Gathers was projected to be the #1 pick in the 1990 NBA Draft. He was a big guy that could run, but some thought he was a just a four in a three’s body, which wasn’t the boon in 1990 that we perceive it as today. Most of his shot attempts came within 10 feet of the basket, many of those were the product of offensive rebounds and fast breaks. He was incredibly fast for his size and built like Adonis. The debate over what kind of impact he would have made in the NBA is contentious and uncertain, but there is no debate over what kind of college players he was.
Hank Gathers was awesome.
That’s what makes his death so heartbreaking, even 28 years after it happened.
In December of 1989, Gathers was diagnosed with an abnormal heartbeat made worse by physical exertion, so he went on beta blockers to help get the condition under control. Gathers believed the medication worsened his play, however, so he gradually cut back on the medicine to continue playing at as high a level as possible.
A month before he died, he scored 48 points and hauled in 13 rebounds, despite being guarded for long stretches of the game by LSU’s Shaquille O’Neal. A couple of weeks later he posted a 30-rebound game against Saint Mary’s.
He started skipping doctor appointments and probably wasn’t taking his medication on game days, all of which may have led to the perfect storm on March 4, 1990.
After scoring on an alley-oop play against the University of Portland, Gathers collapsed to the floor. He tried getting up, said, “I don’t want to lay down,” and then stopped breathing. When he arrived at the nearest hospital, he was pronounced dead at age 23, months before he would have been drafted into the NBA.

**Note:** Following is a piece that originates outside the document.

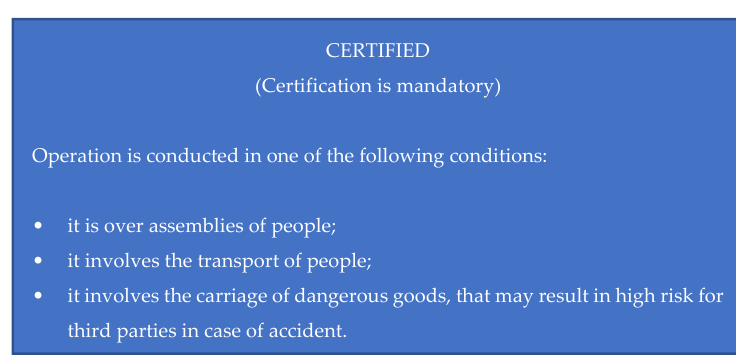
Figure 6. Constraints for the certified category.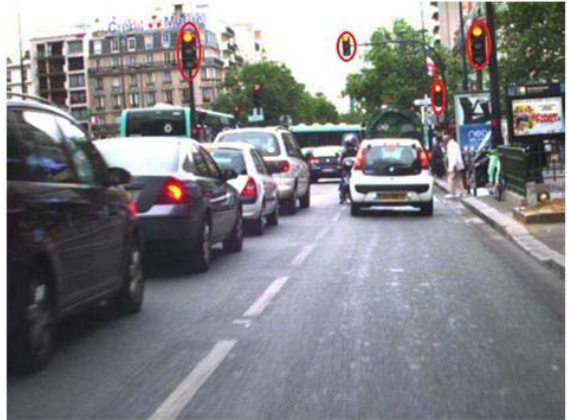
Fig. 1. Source image will be used as reference for further demonstrations. Traffic lights are emphasized only to be more easily visible by the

Miami HEAT head coach Erik Spoelstra played for that Portland Pilots team and was on the court, not far from Gathers when he collapsed.
“There was piercing silence in the gym,” Spoelstra told the L.A. Times in 2015. “Immediately.”
To this day it haunts him, just as it haunts the rest of his contemporaries who couldn’t help but wonder what Gathers might have been had he not passed away in the spring of 1990.
Medical experts have picked apart the sequence of events leading to Gathers’ death, and some have wondered whether a better understanding of CPR could have saved his life. For example, no one administered chest compressions during the critical first few minutes after Gathers stopped breathing.
Those are the types of “what if” stories that enhance the legacy of both Gathers and Len Bias, who died of a drug overdose after being drafted second overall by the Boston Celtics the year after Boston won the 1986 NBA Championship. How might the league have been different had guys like that found their way to the league? Would younger, casual fans know their names the same way they know the names of other big stars from the ‘80s and ‘90s?
Tragedies are unstoppable sometimes. They come and they destroy and they leave heartbreak in their wake. Most of all, they leave us with questions, and few players left more questions behind them than Hank Gathers.